Ancak o zaman dolaylı olarak başkaları ve sonuçlar değişebilir.
Yine de olmuyorsa demek ki öyle olması gerektiği içindir.
Olanda bir hayır vardır. Belki Tanrı benim elimi tuttuğu için böyledir de haberim yoktur. Bunu çoğunlukla üzerinden zaman geçtikten sonra anlayabiliyorum.
Hayat hiç de adil değil
Hayatın adil olmadığının kafama dank ettiği yıl, 2009’du. The Economist, minik bir cep kitabı yayımlamıştı. ‘Pocket World in Figures’ adlı bu kitabı ara ara yeniden okuyorum. Kitapta, farklı ülkelere ilişkin olarak, kimin ne kadar kahve içtiğinden yemek yediğine birçok istatiksel sonuç vardı. Bazı maddeler de hayatın adil olmadığını kanıtlar gibiydi.
***
Afganistan’daki erkekler 43 yaşına kadar yaşamayı umut ediyorlardı. En çok çocuk ölümü, Afganistan’daydı. Japon kadınları 86 yıl yaşamayı umarken Zimbabwe’de durum sadece bunun yarısı kadar, 43 yıldı.

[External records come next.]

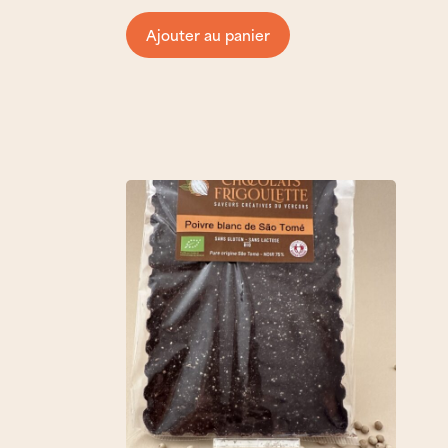
Ajouter au panier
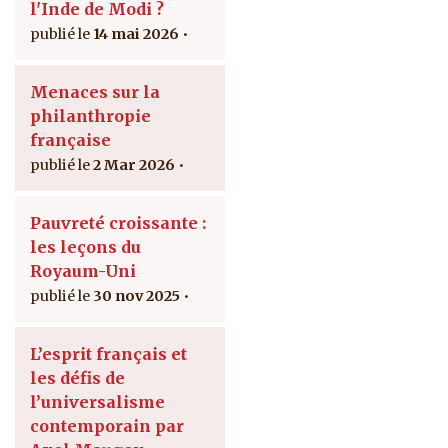
l'Inde de Modi ?
14 mai 2026
Menaces sur la
philanthropie
française
2 Mar 2026
Pauvreté croissante :
les leçons du
Royaum-Uni
30 nov 2025
L’esprit français et
les défis de
l’universalisme
contemporain par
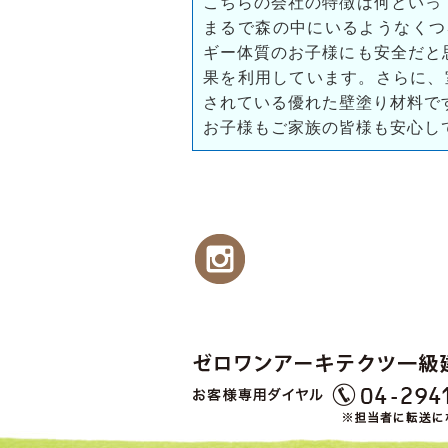
こちらの会社の特徴は何といっ
まるで森の中にいるようなくつ
ギー体質のお子様にも安全だと
果を利用しています。さらに、
されている優れた壁塗り材料で
お子様もご家族の皆様も安心し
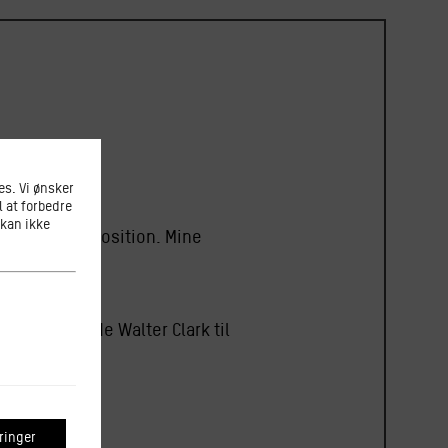
s. Vi ønsker
l at forbedre
 kan ikke
each og komposition. Mine
ille Mathilde Walter Clark til
inger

Dünyanın büyük bölümü, bu sonuçları umursamıyordu bile.
Bazı açılardan Türkiye, dünyadaki birçok ülkenin imrendiği bir ülkeydi.
Oysa, biz hâlâ depremden korunamayan, gerekli sağlık hizmetlerini gerekli yerlere ulaştıramayan, ekonomik güvencenin sağlanamadığı, trafik yüzünden birbirini vuran, kadınlara nasıl davranılmasını bilmeyen, kişisel sınırlardan bihaber - özgürlük kavramının oturmadığı, gazetecilerin mahkûm edildiği ve bunlar gibi yüzlerce kötü şeylerin ne yazık ki hâlâ yaşandığı bir ülke değil miydik?
Ama bize imreniyorlarmış!
“Hadi canım siz de” diyordum. İsyankârdım...
***
Sonra anladım ki, tüm bunlar kolektif bilincin bir sonucu: Ülke olarak seçimlerimizin sonucu tüm bunları yaşıyoruz ve ben de bunun bir parçasıyım.
Bu devirde ve bu ülkede doğduğuma göre, bu yaşananlardan almam gereken bir ders var.
En sonunda da ya tutumlarımı ya da bakış açımı değiştirmeliyim, noktasına geliyorum. Duruma göre bir karar veriyorum.
Önce kendimden başlamak kaydıyla değişmeye, bir şeyleri değiştirmeye devam ediyorum.
***
‘Pocket World in Figures’ adlı kitapçığı her yıl almaya devam ediyorum. Üzerine notlar aldığımı, neler hissettiğimi, nelere şaşırdığımı, yorumlarımı yazdığım içinde geçmiş yıllardaki bakış açılarımı görebiliyorum.
Çok net görüyorum ki, aslında Tanrı elimi, elimizi hiç bırakmıyor.